En toch die stompe lijn van witgeschilderd hout,
krijgt schoonheidglans in 't oog dat met penseelen dicht.
Aanschouw, hoe midden al dat blauw en blond en goud
van lucht en zand en zon in 't glanzend zeegezicht,
die witheid, hel omspoeld, heerlijk te pralen ligt,
bezield door 's dichters ziel met 't kleurpalet ontvouwd.
| |
III
s' Avonds.
Lijk smeltend glas op de uitgestrektheid openvloeiend
uit 's hemels heeten kroes van 's werelds grensloosheid,
schijnt kalme zee, waarboven zinkt al grooter groeiend
de zon, aanschouwlijk wordend in bolvormigheid.
Zons weerschijn, goud en zilver samengloeiend
met rood van rozen op een schitterbaan gespreid,
verblindt het oog en tempert 't glansrijk openbloeien
der kleuren van des avonds schilderachtigheid.

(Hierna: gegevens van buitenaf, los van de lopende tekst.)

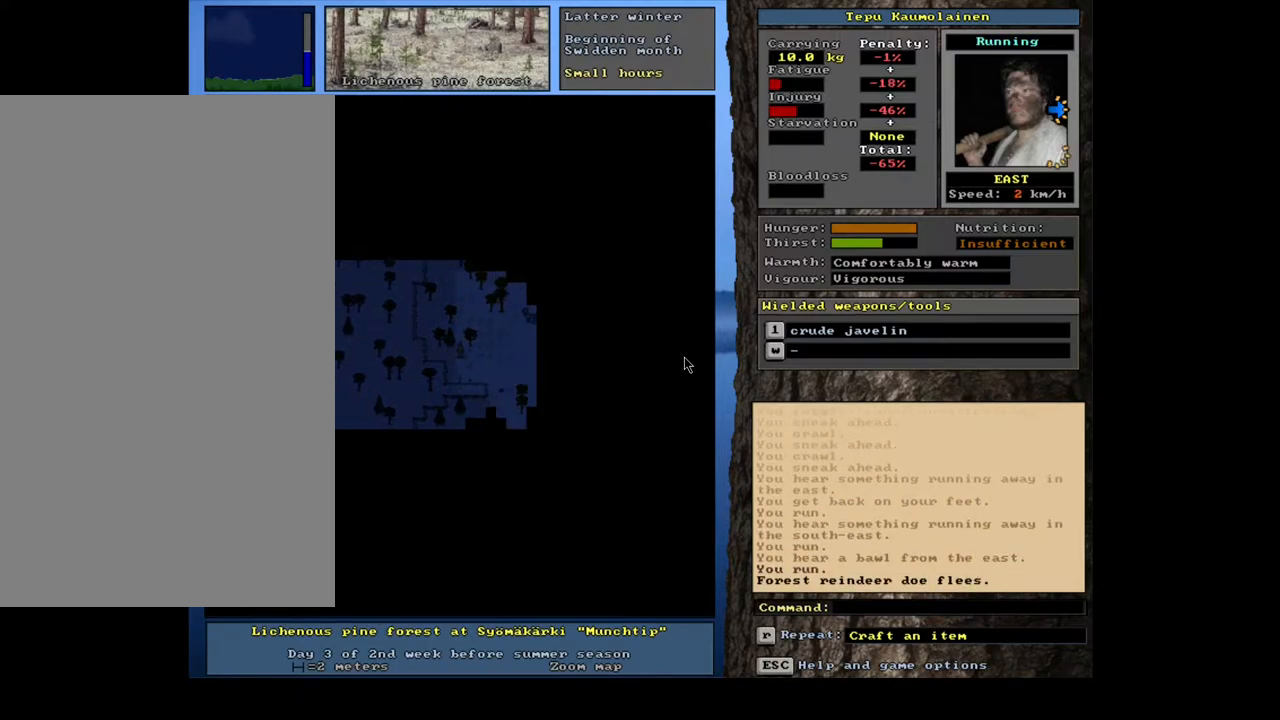
{"keys": [], "mouse": [], "events": [[150, "ctrl_l", "up"], [400, "f3", "down"], [467, "f3", "up"]]}
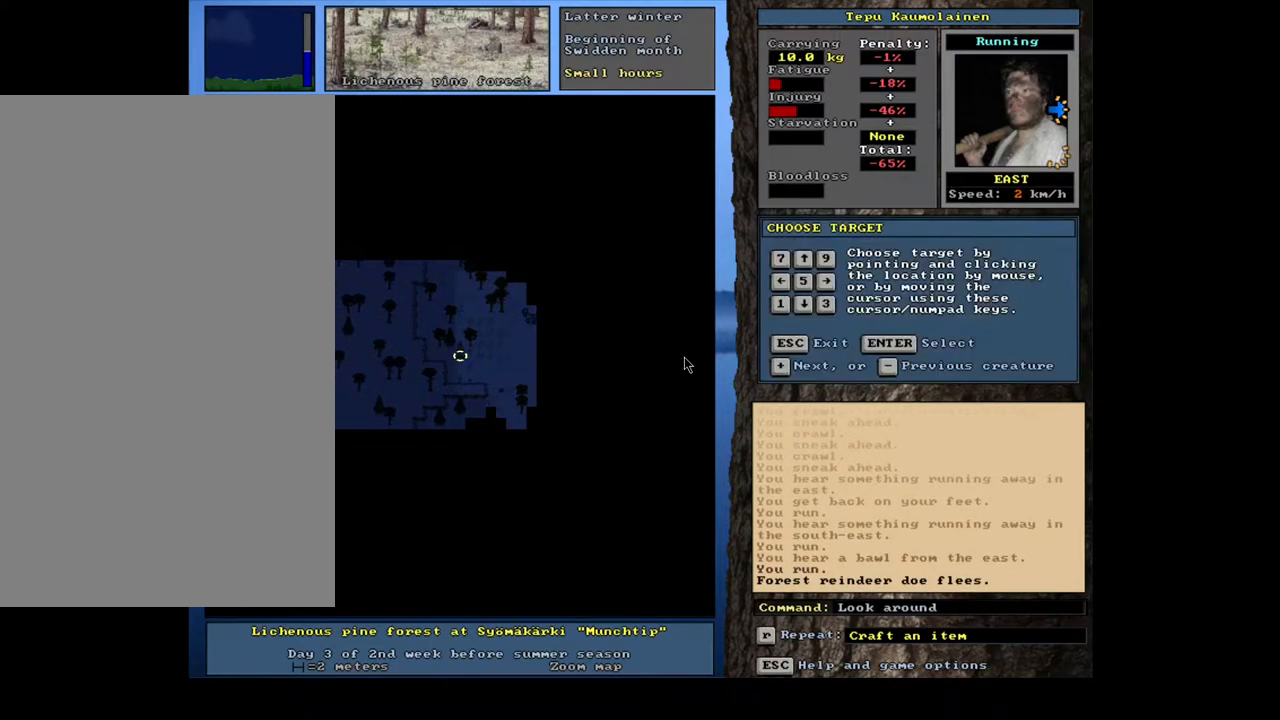
{"keys": [], "mouse": [], "events": [[200, "shift_l", "down"], [267, "equals", "down"], [333, "equals", "up"], [383, "shift_l", "up"]]}
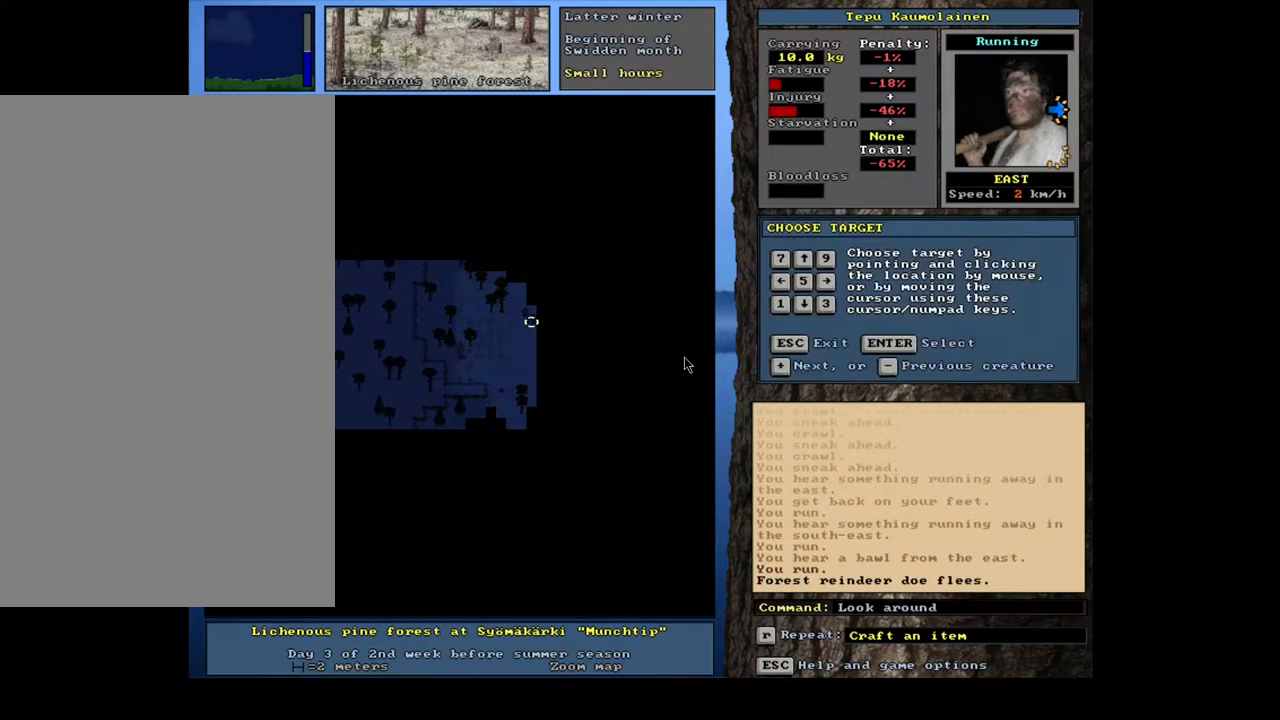
{"keys": [], "mouse": [], "events": [[33, "return", "down"], [150, "return", "up"]]}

De lucht smelt uit van geel naar groen tot blauw,
doortrokken van een nevelstreep uit purpergrauw:
streep, die steeds warmer wordt als met den glans geverfd
der zon, die goudrood zijgt en in het zeediep sterft.
Een stond slechts blijft de lucht van haren doortocht gloren,
als uit den gouden droom het starlicht wordt geboren.
| |
IV
Bij nacht.
De zon was over zee in nevels weggezonken,
gelijk een gloriedroom soms schittrend tegenlacht
en sterft; van ruimte en luchtweldadigheid nog dronken,
stond ik op de estakade en zeeg rond mij de nacht.

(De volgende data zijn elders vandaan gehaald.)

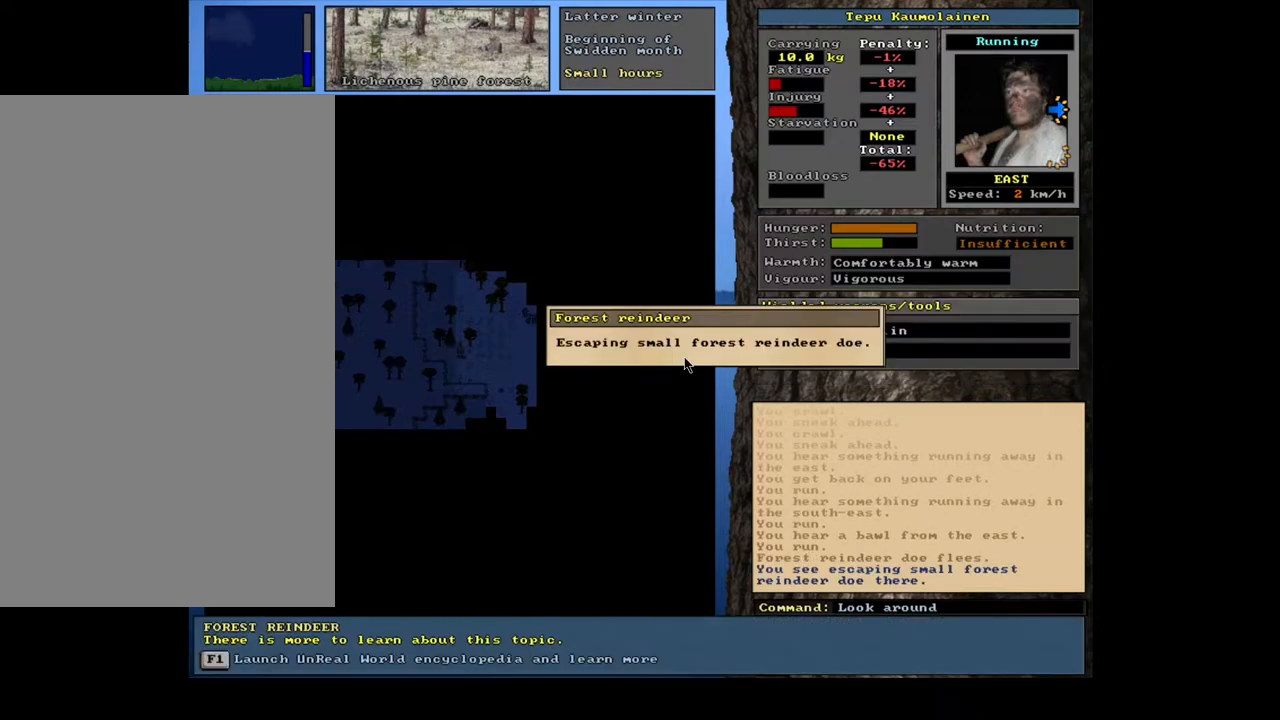
{"keys": [], "mouse": [], "events": []}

Harmonisch snarenspel kwam 't zeerot tegenronken,
als walmend uit 't gestraal van licht en zeedijkpracht.
De zee lag loodgrauw; af en toe toch sparkten vonken
uit wakend kleurenlicht, met teekens steeds op wacht.
Op eens verscheen de maan van achter blanke wolken
en 't droop alom van zilver uit de hemelkolken.
| |
| |
Vol schemers kwam de zee met strepen schuim aan 't glanzen,
en viel met meer geweld aan 't zingen en aan 't dansen.

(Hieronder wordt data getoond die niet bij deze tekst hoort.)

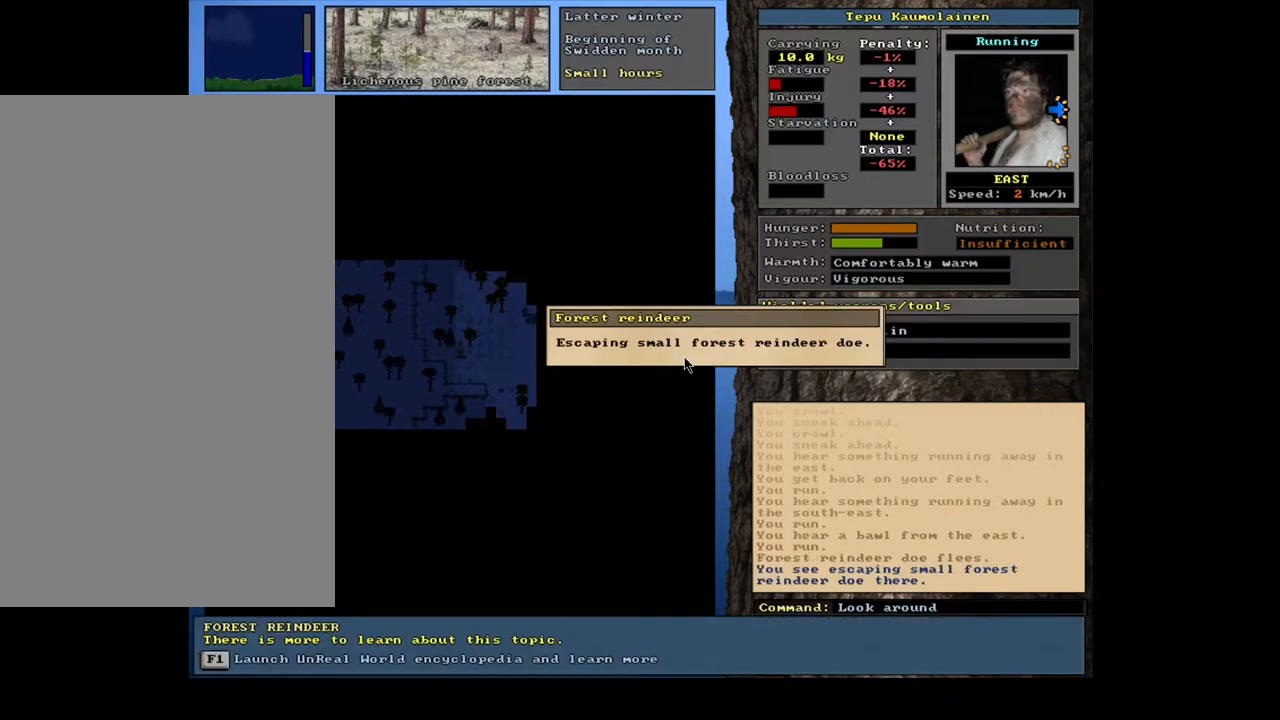
{"keys": [], "mouse": [], "events": [[67, "escape", "down"], [150, "escape", "up"], [217, "escape", "down"], [317, "escape", "up"]]}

't Is dat de trotsche voelt, bij ebbe en vloed, de macht
van haar, die helder troont in 't blauw rijk van den nacht.
| |
V
Storm.
De zee, haar boezem vol, de schoot een storm aan 't baren,
schuimbekt en deint ontzaglijk met gezwollen krop.
De vloed ruischt aan; wind blaast met kaken vol gevaren,
en zwalpend klotst in barmen 't opgezweepte sop.
't Wordt nacht, het dondert; wee de sloepen die nog varen!
Hoog klemmend smijten zich de waters wilder op,
omgrepen van den wind, die duikelt in de baren,
en 't zeerot huilt en wekt de razernij ten top.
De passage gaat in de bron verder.